### [Directions for this task]
Please continue the article on Reliance Industries' share price below, starting right after its final sentence.

Reliance share price outperforms Sensex, Nifty 50 YTD. Buy, sell or hold? | Stock Market News

Reliance share price: Shares of India’s largest company by market capitalisation, Reliance Industries, have outperformed the Indian stock market benchmarks, the Sensex and the Nifty 50, year-to-date (YTD). Till September 4 close, Reliance share price has gained 17 per cent on the BSE this year against a 16 per cent gain in the Nifty 50 and 14 per cent gain in Sensex.

After reaching a 52-week low of 2,221.05 on October 26 last year, the stock posted gains for the next five consecutive months. This year, it has only declined in April (down nearly 2 per cent), May (down nearly 2 per cent), and July (down nearly 4 per cent). The stock hit its 52-week high of 3,217.90 on July 8, before facing profit booking. Currently, it trades 6 per cent below its 52-week high.

### [Material]
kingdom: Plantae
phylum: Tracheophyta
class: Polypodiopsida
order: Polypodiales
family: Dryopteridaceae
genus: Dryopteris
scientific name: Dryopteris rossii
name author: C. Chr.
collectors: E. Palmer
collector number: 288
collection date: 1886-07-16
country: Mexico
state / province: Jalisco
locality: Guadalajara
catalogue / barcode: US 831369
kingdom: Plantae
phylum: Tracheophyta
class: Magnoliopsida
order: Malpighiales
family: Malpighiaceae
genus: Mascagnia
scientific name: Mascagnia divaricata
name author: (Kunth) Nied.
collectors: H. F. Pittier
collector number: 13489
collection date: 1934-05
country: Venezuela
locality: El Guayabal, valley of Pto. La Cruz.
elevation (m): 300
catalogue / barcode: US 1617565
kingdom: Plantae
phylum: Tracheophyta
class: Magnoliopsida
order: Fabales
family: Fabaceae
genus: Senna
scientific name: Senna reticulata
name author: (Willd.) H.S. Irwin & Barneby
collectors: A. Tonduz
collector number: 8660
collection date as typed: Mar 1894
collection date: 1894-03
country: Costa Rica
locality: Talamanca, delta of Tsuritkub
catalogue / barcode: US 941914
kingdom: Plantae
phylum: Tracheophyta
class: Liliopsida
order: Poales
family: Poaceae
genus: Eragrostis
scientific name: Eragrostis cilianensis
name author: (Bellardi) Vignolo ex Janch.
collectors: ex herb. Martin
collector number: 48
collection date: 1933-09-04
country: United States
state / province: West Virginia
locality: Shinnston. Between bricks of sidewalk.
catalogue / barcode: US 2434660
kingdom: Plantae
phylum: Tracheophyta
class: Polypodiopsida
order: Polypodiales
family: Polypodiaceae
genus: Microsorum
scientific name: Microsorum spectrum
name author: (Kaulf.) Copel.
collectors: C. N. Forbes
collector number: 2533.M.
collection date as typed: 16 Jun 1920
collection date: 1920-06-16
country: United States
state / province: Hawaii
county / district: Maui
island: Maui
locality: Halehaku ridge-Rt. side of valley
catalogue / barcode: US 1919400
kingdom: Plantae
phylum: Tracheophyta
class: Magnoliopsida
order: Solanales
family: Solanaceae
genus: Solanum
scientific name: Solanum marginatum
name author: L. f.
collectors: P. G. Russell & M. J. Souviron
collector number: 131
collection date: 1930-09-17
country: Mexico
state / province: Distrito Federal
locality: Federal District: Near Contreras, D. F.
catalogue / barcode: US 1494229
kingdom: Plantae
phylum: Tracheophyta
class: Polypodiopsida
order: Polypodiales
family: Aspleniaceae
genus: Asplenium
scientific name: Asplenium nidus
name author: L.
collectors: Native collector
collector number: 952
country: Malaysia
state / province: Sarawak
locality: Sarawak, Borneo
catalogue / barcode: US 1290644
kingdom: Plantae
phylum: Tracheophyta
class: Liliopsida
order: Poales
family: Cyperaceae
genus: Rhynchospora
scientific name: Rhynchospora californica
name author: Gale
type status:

### [Answer]
Also Read | RIL bonus issue: Reliance stock to outperform Nifty 50? Technicals reveal this

On Thursday, September 5, the stock opened at 3,039.45 against its previous close of 3,029.80 but slipped about 0.20 per cent to 3,023.95 during the session. Around 11:35 am, the stock traded 0.12 per cent down at 3,026.10, in sync with the equity benchmark Sensex, which was 0.10 per cent down at 82,267 at that time.

Meanwhile, the company’s board of directors is expected to announce the issue of bonus shares at a 1:1 ratio, marking Rreliance’s sixth bonus issue and the first since 2017.

Experts say the business growth plans of Reliance Industries will augur well for the stock. Addressing the company’s 47th annual general meeting (AGM) on August 29, Reliance Industries Chairman Mukesh Ambani said the company intends to double its value by the time it completes 50 years of functioning in 2027.

Chairman Ambani said Reliance Industries is firing up its five growth engines to double the group’s size.

Mint gathered expert opinions to provide insights into the prospects of Reliance stock. Here’s what they had to say:

Seema Srivastava, Senior Equity Research Analyst at SMC Global Securities

The traditional petrochemical business of Reliance Industries has been growing stronger and stronger.

The falling oil prices are expected to benefit the company’s margins as it would benefit directly from GRM (gross refining margins).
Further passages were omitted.